### Written task:
Copy out every line of the items below word for word.

Chart interpretation exercises
□ □ □ □
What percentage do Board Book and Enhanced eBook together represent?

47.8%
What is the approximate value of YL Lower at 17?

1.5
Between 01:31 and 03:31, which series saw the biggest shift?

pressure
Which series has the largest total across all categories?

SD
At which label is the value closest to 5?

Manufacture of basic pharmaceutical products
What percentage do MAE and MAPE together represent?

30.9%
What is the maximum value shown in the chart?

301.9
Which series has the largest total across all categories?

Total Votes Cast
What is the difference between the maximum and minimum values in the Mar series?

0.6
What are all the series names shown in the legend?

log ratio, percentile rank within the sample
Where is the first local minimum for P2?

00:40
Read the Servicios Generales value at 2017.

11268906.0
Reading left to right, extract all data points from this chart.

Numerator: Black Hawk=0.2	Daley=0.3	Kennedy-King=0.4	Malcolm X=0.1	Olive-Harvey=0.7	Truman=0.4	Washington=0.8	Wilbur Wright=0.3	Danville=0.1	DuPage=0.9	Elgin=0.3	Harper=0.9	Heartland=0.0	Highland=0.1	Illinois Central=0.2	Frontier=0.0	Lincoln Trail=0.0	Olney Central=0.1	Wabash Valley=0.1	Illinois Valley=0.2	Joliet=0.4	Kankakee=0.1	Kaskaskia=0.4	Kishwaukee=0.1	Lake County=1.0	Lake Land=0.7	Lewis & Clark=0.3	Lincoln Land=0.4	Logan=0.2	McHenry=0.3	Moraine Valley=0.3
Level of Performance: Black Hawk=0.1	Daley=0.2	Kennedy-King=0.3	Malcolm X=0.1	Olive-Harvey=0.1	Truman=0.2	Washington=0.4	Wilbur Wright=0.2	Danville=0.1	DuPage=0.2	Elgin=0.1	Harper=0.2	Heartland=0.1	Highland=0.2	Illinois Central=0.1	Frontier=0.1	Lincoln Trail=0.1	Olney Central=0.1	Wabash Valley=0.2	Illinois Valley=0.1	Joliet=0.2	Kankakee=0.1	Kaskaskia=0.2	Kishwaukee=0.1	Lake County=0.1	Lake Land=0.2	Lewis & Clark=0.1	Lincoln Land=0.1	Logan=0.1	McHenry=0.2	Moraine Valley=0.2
□ □ □ □
### Response for this exercise:
What percentage do Board Book and Enhanced eBook together represent?

47.8%
What is the approximate value of YL Lower at 17?

1.5
Between 01:31 and 03:31, which series saw the biggest shift?

pressure
Which series has the largest total across all categories?

SD
At which label is the value closest to 5?

Manufacture of basic pharmaceutical products
What percentage do MAE and MAPE together represent?

30.9%
What is the maximum value shown in the chart?

301.9
Which series has the largest total across all categories?

Total Votes Cast
What is the difference between the maximum and minimum values in the Mar series?

0.6
What are all the series names shown in the legend?

log ratio, percentile rank within the sample
Where is the first local minimum for P2?

00:40
Read the Servicios Generales value at 2017.

11268906.0
Reading left to right, extract all data points from this chart.

Numerator: Black Hawk=0.2	Daley=0.3	Kennedy-King=0.4	Malcolm X=0.1	Olive-Harvey=0.7	Truman=0.4	Washington=0.8	Wilbur Wright=0.3	Danville=0.1	DuPage=0.9	Elgin=0.3	Harper=0.9	Heartland=0.0	Highland=0.1	Illinois Central=0.2	Frontier=0.0	Lincoln Trail=0.0	Olney Central=0.1	Wabash Valley=0.1	Illinois Valley=0.2	Joliet=0.4	Kankakee=0.1	Kaskaskia=0.4	Kishwaukee=0.1	Lake County=1.0	Lake Land=0.7	Lewis & Clark=0.3	Lincoln Land=0.4	Logan=0.2	McHenry=0.3	Moraine Valley=0.3
Level of Performance: Black Hawk=0.1	Daley=0.2	Kennedy-King=0.3	Malcolm X=0.1	Olive-Harvey=0.1	Truman=0.2	Washington=0.4	Wilbur Wright=0.2	Danville=0.1	DuPage=0.2	Elgin=0.1	Harper=0.2	Heartland=0.1	Highland=0.2	Illinois Central=0.1	Frontier=0.1	Lincoln Trail=0.1	Olney Central=0.1	Wabash Valley=0.2	Illinois Valley=0.1	Joliet=0.2	Kankakee=0.1	Kaskaskia=0.2	Kishwaukee=0.1	Lake County=0.1	Lake Land=0.2	Lewis & Clark=0.1	Lincoln Land=0.1	Logan=0.1	McHenry=0.2	Moraine Valley=0.2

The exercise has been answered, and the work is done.